U.S. Republican presidential candidate Mitt Romney addresses supporters at the InPro Corporation in Muskego, Wisconsin, March 31, 2012. REUTERS/Darren Hauck 47 percent, here it comes! When we last checked in on Dave Wasserman's popular vote tally (based on county-by-county tabulations), Mitt Romney was at 47.58 percent of the vote. His total has been steadily decreasing as the vote continues to be reported in heavily Democratic states like California, and as heavily Democratic provisional ballots get tallied everywhere.

As we noted yesterday, President Barack Obama already has a higher popular vote margin than George W. Bush had in 2004. While Bush's margin over John Kerry was a sliver over 3 million, the margin in 2012 now exceeds 4 million votes.

Obama has also officially exceeded Bush's margin of the vote'50.73 in 2004, versus 50.75 oercent today.

More excitingly, this:

Prince George's, MD: 25,122 new votes for Obama, 3,354 Romney. Obama crosses 64M votes, Romney down to 47.56%: https://t.co/...
' @Redistrict via web

If Romney hits 47.49 percent, his totals will round down to 47 percent. It doesn't matter of course, but it would be delicious irony to see him finish the election at that very famous 47 percent mark. And in a year full of fun outcomes (like Allen West conceding today), why not squeeze one more?

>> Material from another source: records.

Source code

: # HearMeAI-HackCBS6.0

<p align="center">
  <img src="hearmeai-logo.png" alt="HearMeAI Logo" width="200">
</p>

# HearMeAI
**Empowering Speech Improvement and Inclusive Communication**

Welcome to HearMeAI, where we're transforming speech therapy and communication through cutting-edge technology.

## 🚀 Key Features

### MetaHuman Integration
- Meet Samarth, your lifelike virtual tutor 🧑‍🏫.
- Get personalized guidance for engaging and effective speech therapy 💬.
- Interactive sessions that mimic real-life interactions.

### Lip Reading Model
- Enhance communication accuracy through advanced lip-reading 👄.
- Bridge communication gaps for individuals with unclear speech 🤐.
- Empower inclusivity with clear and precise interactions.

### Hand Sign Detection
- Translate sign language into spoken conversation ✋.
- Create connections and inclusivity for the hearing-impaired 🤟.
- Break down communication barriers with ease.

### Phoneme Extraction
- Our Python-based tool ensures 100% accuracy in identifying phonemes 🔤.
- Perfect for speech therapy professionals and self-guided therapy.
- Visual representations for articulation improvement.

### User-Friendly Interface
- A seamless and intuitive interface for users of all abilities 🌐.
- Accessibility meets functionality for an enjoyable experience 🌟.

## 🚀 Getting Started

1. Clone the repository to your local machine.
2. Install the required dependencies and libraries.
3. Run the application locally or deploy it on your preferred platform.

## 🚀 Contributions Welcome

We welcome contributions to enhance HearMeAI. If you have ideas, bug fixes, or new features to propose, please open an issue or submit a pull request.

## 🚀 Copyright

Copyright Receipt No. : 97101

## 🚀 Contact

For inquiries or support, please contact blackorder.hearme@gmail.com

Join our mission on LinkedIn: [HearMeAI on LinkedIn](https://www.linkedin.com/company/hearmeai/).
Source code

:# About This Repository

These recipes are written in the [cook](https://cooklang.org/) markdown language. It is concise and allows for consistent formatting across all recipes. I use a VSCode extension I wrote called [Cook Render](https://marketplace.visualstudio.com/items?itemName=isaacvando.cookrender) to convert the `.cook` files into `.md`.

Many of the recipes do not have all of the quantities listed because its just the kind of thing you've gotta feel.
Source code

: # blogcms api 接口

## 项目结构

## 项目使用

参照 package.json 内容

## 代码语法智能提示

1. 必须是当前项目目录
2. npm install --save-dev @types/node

So thanks, Maryland, for getting us that much closer. With huge chunks of California and New York still outstanding, it would be surprising if the final rounded results aren't 51-47. (Note, only 10 states have completely finished their counts.)

The actual margin, 3.19 points, also means that my predictions are even better than previously determined. I predicted a 3.5-point margin in the popular vote, and we continue to inch up ever closer to that.

Update: Sheesh, how does Jennifer Rubin keep her job? Just posted a couple of hours ago:

As of last Friday, Romney's popular vote total was 59,142,004, about 800,000 short of McCain's total. By contrast, President Obama's has reached 62,615,406. That is about 7 million fewer than he got in 2008.
How does someone who pretends to write about elections not know that there are election journalists tracking this data in real time? And yes, I'm talking about the spreadsheet I've been linking to, maintained by Dave Wasserman. If she wasn't so clueless about anything not coming directly from PR flacks, she would know that Romney now has about 32,000 more votes than McCain got, and that Obama is about 5.5 million short of his 2008 totals.

Seriously, keeping up with facts and reality isn't hard. I'm not sure why conservative pundits have such a difficult time with it.

1:26 PM PT: Ahh, the joys of redistricting:

House Dems' popular vote margin over House GOP (while winning just 201/435 seats) just hit 500,000 votes: https://t.co/...
— @Redistrict via web

If you're not in a state with non-partisan redistricting, there's something for you to start working for.